Aber wie artikuliert man denn ‘kantabel‘ auf dem modernen Klavier? In der Hinsicht ist Bach ja nicht sehr auskunftsfreudig. Ich habe mich sehr viel mit barocker Artikulation in der Bach’schen Ausführung beschäftigt. Es gibt da in der Tat nicht so viel, das notiert ist. Aber bei den Streichern in den Brandenburgischen Konzerten findet man zum Beispiel relativ viel. Bei den Inventionen und Sinfonien auch ein wenig. Dazu muss man wissen, dass die Artikulation auf dem Clavier nicht anders war als bei den Streichern. Ich habe mich deshalb auch mit den Passionen, Motetten und Kantaten auseinandergesetzt. Das ist ja der Ur-Kern, um das ganze Œuvre zu verstehen.

Wie schlägt sich das in der Interpretation nieder? Es ist immer lebendig durch die Artikulation. Cembalo und Clavichord haben davon gelebt. Nur so hat man keine Monotonie empfunden.

Es ging um Abwechslung … Ja, es ging um Abwechslung. Und diese Abwechslung musste ich versuchen, auf das Klavier zu übertragen.

Wie haben Sie das gemacht? Indem ich zum Beispiel Orgelpunkte verdoppelt und sie ins Tonhaltepedal gesetzt habe, um den mächtigen Bass, der immer schon von der Orgel herrührte und der auch ein kirchliches Symbol ist, hervorzuheben. Auch im c-Moll-Präludium habe ich die Bassstimme einige Takte lang verdoppelt, einfach um diese Größe zu zeigen.

Das klingt mir jetzt aber doch sehr nach romantischer Bach-Interpretation.

Die Artikulation ist aber eine ganz andere. Ich pedalisiere ja nicht alles mit dem rechten Pedal durch. Beim Tonhaltepedal bleibt alles andere transparent. Das ist der große Unterschied. Auf diese Weise werden auch die Reibungen, die man so wunderbar in den Stimmen der Passionen oder Orchesterwerke hört, hörbar. Das ist natürlich der Gedanke der Polyphonie, der ja auch in den Präludien oft stark ausgeprägt ist. Man kann manchmal lesen, es gäbe in den Präludien keine Polyphonie, was einfach nicht stimmt. Die Präludien sind voll davon.

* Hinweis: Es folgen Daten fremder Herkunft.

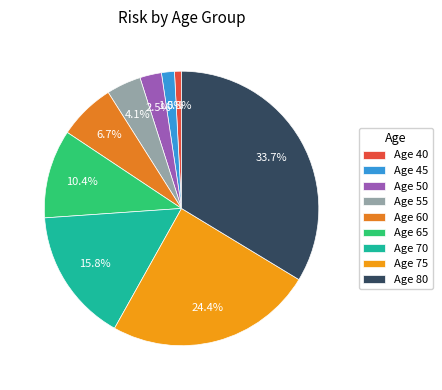

How many segments does this pie chart have?

9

Da fällt mir spontan das Es-Dur-Präludium ein, das ausgesprochen polyphon angelegt ist. Dort findet sich zum Schluss auch ein fünf Takte langer Orgelpunkt.

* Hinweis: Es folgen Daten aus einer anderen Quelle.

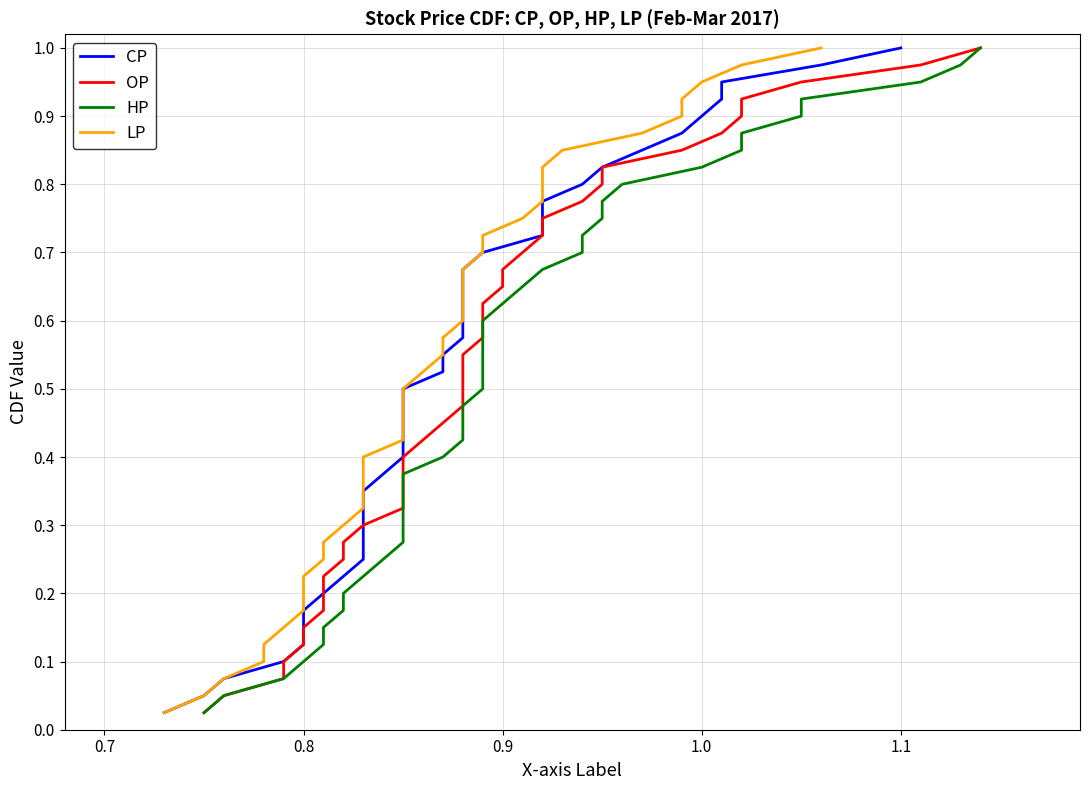

True or false: HP and CP intersect in this chart.

False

Ja, das findet sich immer wieder. Beim c-Moll- ebenso wie beim C-Dur-Präludium oder in der cis-Moll- und a-Moll-Fuge. Ich arbeite auch mit einer Art Terrassendynamik, so dass ich zum Beispiel bei einigen Intermedien ins piano gehe, um die Idee der Register zu zeigen. Das schafft auch wieder Abwechslung. Am Ende der einzigartigen dis-Moll-Fuge gehe ich sehr zurück ins piano, spiele die oberen Liegetöne des Themas im forte, und alles andere ordnet sich unter. Es ist einfach mal ein anderer Aspekt, ergibt musikalisch Sinn und zeigt die Schönheit und Tiefe dieser Musik. So hat jedes Stück für sich eine eigene Idee. Es gibt übrigens auch einige Passagen, bei denen ich eine Artikulation anwende, die vom Lautenzug inspiriert ist. Da spiele ich den Bass ganz trocken und obertonreich.